Le promesse di Kilicdaroglu

Kilicdaroglu si è impegnato a rilanciare la democrazia dopo anni di repressione statale, tornare a politiche economiche ortodosse, rafforzare le istituzioni che hanno perso l’autonomia sotto Erdogan e ricostruire i fragili legami con l’Occidente.

Migliaia di prigionieri politici e attivisti potrebbero essere rilasciati se prevalesse il candidato dell’opposizione, compresi coloro che sono stati incarcerati dopo il “golpe farsa” del 2016 (chi conosce la valenza e preparazione degli ufficiali turchi sa bene che se fosse stato realmente organizzato dai loro vertici – ora in carcere – non sarebbe fallito).

L’aiuto alla Russia

I critici temono che Erdogan governerà in modo ancora più autocratico se riuscirà a conquistare un altro mandato. Il presidente 69enne, reduce da una dozzina di vittorie elettorali, afferma di rispettare la democrazia ma crederci è puro esercizio di dabbenaggine.

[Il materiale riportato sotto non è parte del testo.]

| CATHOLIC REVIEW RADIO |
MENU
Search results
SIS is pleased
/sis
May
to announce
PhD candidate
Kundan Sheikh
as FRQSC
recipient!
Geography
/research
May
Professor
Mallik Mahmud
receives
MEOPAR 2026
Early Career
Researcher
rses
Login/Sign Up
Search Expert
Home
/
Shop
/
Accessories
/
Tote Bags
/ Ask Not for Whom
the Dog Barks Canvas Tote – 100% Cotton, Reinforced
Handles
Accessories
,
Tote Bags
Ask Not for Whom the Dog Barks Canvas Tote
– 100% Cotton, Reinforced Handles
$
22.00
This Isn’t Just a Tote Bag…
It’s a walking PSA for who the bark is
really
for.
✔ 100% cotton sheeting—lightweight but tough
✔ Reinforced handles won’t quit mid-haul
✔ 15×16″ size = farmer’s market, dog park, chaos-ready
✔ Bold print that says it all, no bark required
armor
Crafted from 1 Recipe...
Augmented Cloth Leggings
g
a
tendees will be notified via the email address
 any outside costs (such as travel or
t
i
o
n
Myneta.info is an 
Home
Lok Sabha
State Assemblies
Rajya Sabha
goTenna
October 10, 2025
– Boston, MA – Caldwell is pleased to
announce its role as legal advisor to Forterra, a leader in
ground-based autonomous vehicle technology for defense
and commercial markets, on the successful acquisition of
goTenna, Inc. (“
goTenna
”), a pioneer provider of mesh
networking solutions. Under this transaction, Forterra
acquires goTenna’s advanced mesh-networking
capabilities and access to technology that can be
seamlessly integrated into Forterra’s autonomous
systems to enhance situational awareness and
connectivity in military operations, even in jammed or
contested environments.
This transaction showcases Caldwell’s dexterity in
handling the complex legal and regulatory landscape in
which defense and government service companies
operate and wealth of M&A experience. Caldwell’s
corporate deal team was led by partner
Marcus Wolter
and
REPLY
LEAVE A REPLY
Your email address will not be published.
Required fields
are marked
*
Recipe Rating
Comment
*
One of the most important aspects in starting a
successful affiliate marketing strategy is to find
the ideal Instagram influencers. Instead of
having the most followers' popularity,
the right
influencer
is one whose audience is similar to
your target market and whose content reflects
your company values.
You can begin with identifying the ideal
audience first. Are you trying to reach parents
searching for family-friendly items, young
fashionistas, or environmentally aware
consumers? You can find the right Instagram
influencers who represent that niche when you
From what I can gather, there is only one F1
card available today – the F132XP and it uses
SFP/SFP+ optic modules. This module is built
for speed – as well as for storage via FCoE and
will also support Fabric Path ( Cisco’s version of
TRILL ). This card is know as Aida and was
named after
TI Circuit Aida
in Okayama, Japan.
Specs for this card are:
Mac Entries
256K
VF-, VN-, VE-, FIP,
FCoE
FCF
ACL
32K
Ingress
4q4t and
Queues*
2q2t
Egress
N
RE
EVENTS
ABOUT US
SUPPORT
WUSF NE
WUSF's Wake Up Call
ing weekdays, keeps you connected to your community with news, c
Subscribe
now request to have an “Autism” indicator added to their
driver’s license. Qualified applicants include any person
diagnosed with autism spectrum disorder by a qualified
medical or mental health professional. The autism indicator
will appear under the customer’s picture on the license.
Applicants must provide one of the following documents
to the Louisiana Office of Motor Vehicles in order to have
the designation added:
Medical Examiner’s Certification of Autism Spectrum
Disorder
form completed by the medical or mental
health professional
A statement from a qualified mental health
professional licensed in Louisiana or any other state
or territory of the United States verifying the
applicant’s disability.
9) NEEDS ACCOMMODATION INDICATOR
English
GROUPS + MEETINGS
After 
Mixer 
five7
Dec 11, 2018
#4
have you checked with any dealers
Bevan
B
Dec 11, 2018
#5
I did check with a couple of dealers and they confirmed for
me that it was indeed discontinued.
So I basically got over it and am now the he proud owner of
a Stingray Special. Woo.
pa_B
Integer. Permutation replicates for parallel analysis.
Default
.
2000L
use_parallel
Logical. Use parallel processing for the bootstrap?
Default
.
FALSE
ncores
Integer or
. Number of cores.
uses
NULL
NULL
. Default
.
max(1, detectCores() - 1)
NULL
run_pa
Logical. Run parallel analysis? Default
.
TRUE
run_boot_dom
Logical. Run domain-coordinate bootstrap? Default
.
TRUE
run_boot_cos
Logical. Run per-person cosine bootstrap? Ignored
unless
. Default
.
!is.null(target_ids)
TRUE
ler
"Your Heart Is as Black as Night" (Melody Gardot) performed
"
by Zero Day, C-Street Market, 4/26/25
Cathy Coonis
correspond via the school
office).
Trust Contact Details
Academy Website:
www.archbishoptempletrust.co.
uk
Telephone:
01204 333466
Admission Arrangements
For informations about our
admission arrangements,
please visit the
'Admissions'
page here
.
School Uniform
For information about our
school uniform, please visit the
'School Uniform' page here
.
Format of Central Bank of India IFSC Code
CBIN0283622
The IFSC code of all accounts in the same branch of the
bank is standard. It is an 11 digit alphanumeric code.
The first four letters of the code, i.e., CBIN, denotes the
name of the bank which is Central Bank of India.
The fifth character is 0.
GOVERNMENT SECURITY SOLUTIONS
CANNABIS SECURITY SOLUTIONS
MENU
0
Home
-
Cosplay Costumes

Ad esempio, nel 2022 la Russia ha registrato con la Turchia un surplus della bilancia di beni e servizi pari a 282,3 miliardi di dollari, un balzo del 66 per cento rispetto all’anno precedente, perché è stata proprio la Turchia, insieme a Cina Popolare e India, ad aver alimentato le casse del Cremlino.

Il caso turco è sicuramente il più peculiare dato che il Paese è membro della Nato, ma non ha aderito alle sanzioni di G7 e Ue, ha le potenzialità di diventare hub del gas russo per la sua posizione geografica e si è configurato come l’unico vero intermediario a livello diplomatico tra le due parti belligeranti. L’accordo sui cereali ne è l’esempio più concreto, dato che buona metà delle navi bloccate a Odessa lo scorso anno battevano bandiera turca o erano proprietà di armatori turchi.

La speranza Kilicdaroglu

In un momento in cui il conflitto si prolunga, gli incidenti aumentano, le pressioni sanzionatorie da parte dell’Occidente si intensificano, l’atteggiamento di Ankara post-ballottaggio non è, quindi, fattore trascurabile.

Per concludere, non si può sperare altro che i turchi in un ballottaggio regolare (senza brogli organizzati dai sostenitori di Erdogan) riescano a veder prevalere Kemal Kilicdaroglu. Ne avrebbero beneficio i libici, gli armeni, i curdi e tutti i Balcani che sono i principali obiettivi delle mire espansionistiche e vessatorie dall’attuale autarchia. Soprattutto, comunque, ne avrebbero beneficio quei turchi che sperano in una vita migliore e democratica.